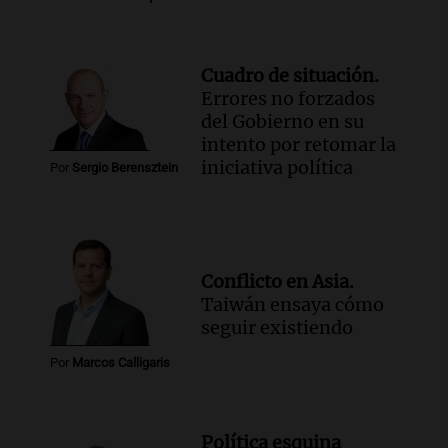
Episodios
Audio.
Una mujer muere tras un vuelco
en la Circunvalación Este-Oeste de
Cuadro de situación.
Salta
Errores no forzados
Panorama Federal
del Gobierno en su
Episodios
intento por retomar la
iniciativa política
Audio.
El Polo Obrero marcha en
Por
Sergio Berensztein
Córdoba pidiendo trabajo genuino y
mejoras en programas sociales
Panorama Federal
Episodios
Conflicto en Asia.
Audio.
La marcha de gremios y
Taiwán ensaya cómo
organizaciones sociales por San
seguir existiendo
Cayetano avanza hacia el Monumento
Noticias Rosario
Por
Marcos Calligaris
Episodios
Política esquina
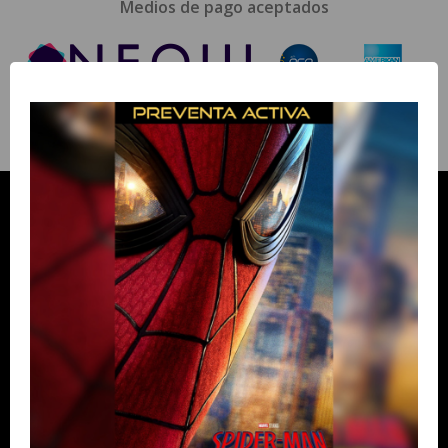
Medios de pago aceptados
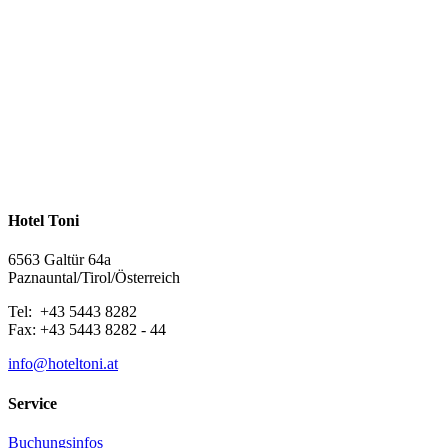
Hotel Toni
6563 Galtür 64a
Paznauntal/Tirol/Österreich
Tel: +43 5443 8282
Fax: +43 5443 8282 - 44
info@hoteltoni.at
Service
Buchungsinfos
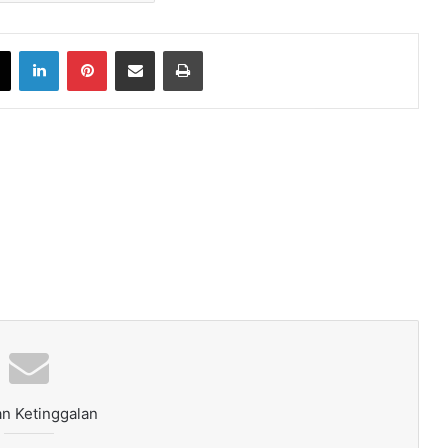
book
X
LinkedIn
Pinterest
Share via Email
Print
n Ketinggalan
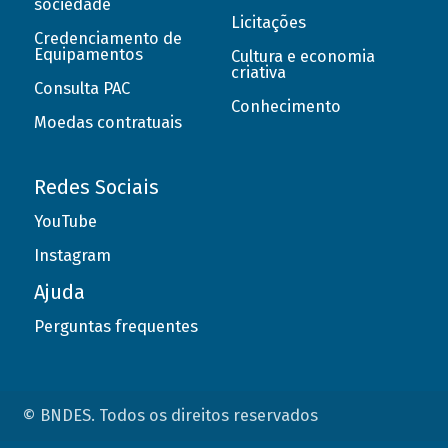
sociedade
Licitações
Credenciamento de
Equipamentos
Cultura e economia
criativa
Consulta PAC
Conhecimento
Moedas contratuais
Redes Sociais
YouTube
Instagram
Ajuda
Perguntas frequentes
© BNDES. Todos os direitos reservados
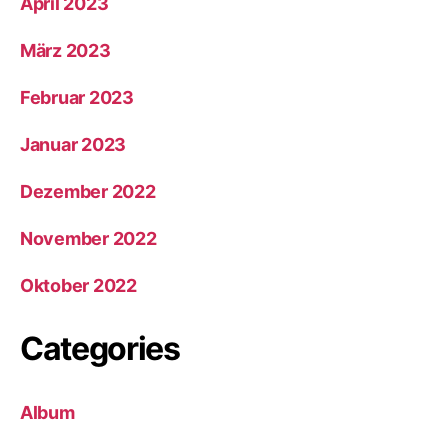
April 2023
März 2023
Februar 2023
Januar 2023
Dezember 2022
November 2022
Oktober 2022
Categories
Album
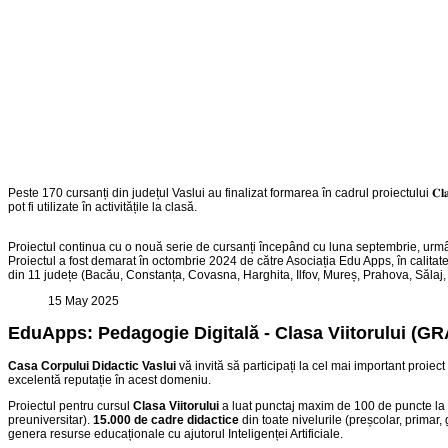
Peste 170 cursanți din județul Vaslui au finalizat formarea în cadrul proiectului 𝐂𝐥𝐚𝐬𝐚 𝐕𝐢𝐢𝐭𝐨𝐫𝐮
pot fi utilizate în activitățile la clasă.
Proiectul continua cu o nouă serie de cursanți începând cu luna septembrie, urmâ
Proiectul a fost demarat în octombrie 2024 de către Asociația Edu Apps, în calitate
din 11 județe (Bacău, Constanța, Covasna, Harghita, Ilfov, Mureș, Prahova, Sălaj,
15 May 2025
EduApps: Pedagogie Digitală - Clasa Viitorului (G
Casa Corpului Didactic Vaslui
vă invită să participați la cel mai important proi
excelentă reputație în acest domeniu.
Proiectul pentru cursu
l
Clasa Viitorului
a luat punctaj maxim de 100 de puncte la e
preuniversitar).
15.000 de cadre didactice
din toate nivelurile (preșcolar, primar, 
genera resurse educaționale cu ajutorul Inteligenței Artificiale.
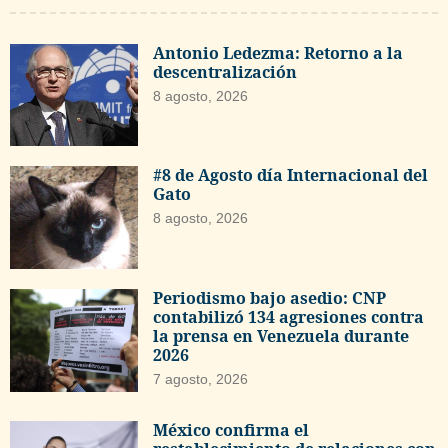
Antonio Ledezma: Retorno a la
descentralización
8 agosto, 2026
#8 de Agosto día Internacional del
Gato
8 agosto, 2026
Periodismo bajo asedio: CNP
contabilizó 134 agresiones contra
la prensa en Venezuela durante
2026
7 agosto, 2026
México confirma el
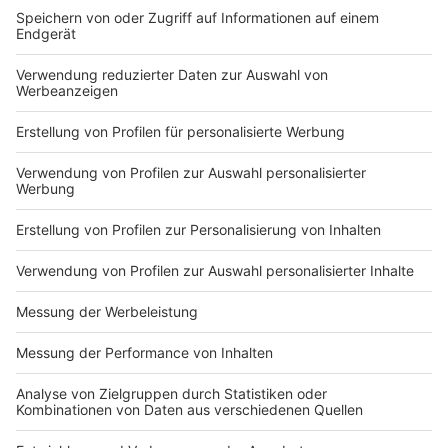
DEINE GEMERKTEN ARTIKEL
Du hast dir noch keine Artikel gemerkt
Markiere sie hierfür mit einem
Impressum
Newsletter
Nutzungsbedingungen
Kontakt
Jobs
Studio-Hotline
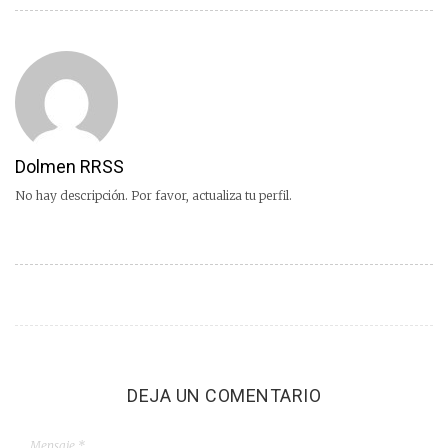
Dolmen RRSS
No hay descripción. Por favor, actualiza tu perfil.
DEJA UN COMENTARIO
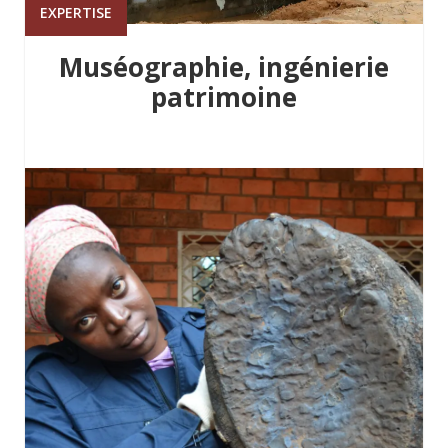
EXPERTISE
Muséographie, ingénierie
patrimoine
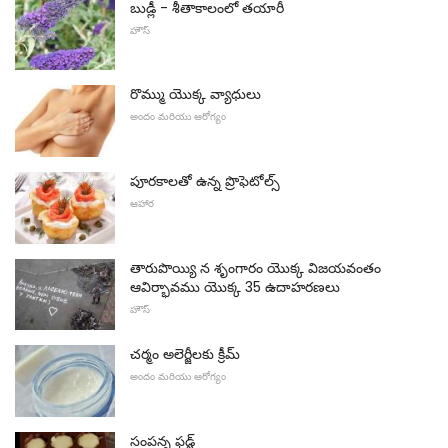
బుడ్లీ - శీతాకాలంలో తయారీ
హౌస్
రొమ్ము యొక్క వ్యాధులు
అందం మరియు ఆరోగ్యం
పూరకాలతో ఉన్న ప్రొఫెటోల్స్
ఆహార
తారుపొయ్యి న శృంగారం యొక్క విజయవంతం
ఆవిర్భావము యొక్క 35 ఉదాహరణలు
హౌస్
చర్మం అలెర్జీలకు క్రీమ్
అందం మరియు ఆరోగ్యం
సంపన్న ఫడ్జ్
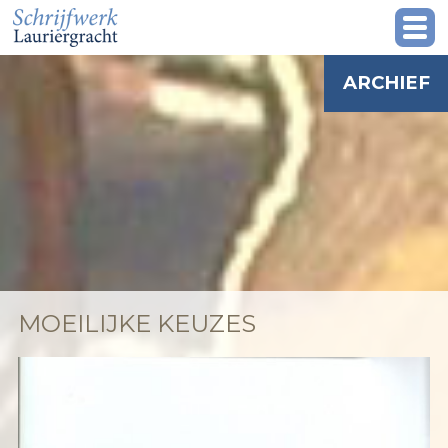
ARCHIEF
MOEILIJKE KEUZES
^^^^^^^^
EXERCISE DIRECTIONS
Both boundary lines included, write out word for word only the lines above from the one containing "El Polo Obrero marcha en" to the one containing "contabilizó 134 agresiones contra", leaving out any pictures.

EXERCISE ANSWER
El Polo Obrero marcha en
Por
Sergio Berensztein
Córdoba pidiendo trabajo genuino y
mejoras en programas sociales
Panorama Federal
Episodios
Conflicto en Asia.
Audio.
La marcha de gremios y
Taiwán ensaya cómo
organizaciones sociales por San
seguir existiendo
Cayetano avanza hacia el Monumento
Noticias Rosario
Por
Marcos Calligaris
Episodios
Política esquina
Medios de pago aceptados
Hotel Toni
6563 Galtür 64a
Paznauntal/Tirol/Österreich
Tel: +43 5443 8282
Fax: +43 5443 8282 - 44
info@hoteltoni.at
Service
Buchungsinfos
book
X
LinkedIn
Pinterest
Share via Email
Print
n Ketinggalan
sociedade
Licitações
Credenciamento de
Equipamentos
Cultura e economia
criativa
Consulta PAC
Conhecimento
Moedas contratuais
Redes Sociais
YouTube
Instagram
Ajuda
Perguntas frequentes
© BNDES. Todos os direitos reservados
April 2023
März 2023
Februar 2023
Januar 2023
Dezember 2022
November 2022
Oktober 2022
Categories
Album
Peste 170 cursanți din județul Vaslui au finalizat formarea în cadrul proiectului 𝐂𝐥𝐚𝐬𝐚 𝐕𝐢𝐢𝐭𝐨𝐫𝐮
pot fi utilizate în activitățile la clasă.
Proiectul continua cu o nouă serie de cursanți începând cu luna septembrie, urmâ
Proiectul a fost demarat în octombrie 2024 de către Asociația Edu Apps, în calitate
din 11 județe (Bacău, Constanța, Covasna, Harghita, Ilfov, Mureș, Prahova, Sălaj,
15 May 2025
EduApps: Pedagogie Digitală - Clasa Viitorului (G
Casa Corpului Didactic Vaslui
vă invită să participați la cel mai important proi
excelentă reputație în acest domeniu.
Proiectul pentru cursu
l
Clasa Viitorului
a luat punctaj maxim de 100 de puncte la e
preuniversitar).
15.000 de cadre didactice
din toate nivelurile (preșcolar, primar, 
genera resurse educaționale cu ajutorul Inteligenței Artificiale.
Antonio Ledezma: Retorno a la
descentralización
8 agosto, 2026
#8 de Agosto día Internacional del
Gato
8 agosto, 2026
Periodismo bajo asedio: CNP
contabilizó 134 agresiones contra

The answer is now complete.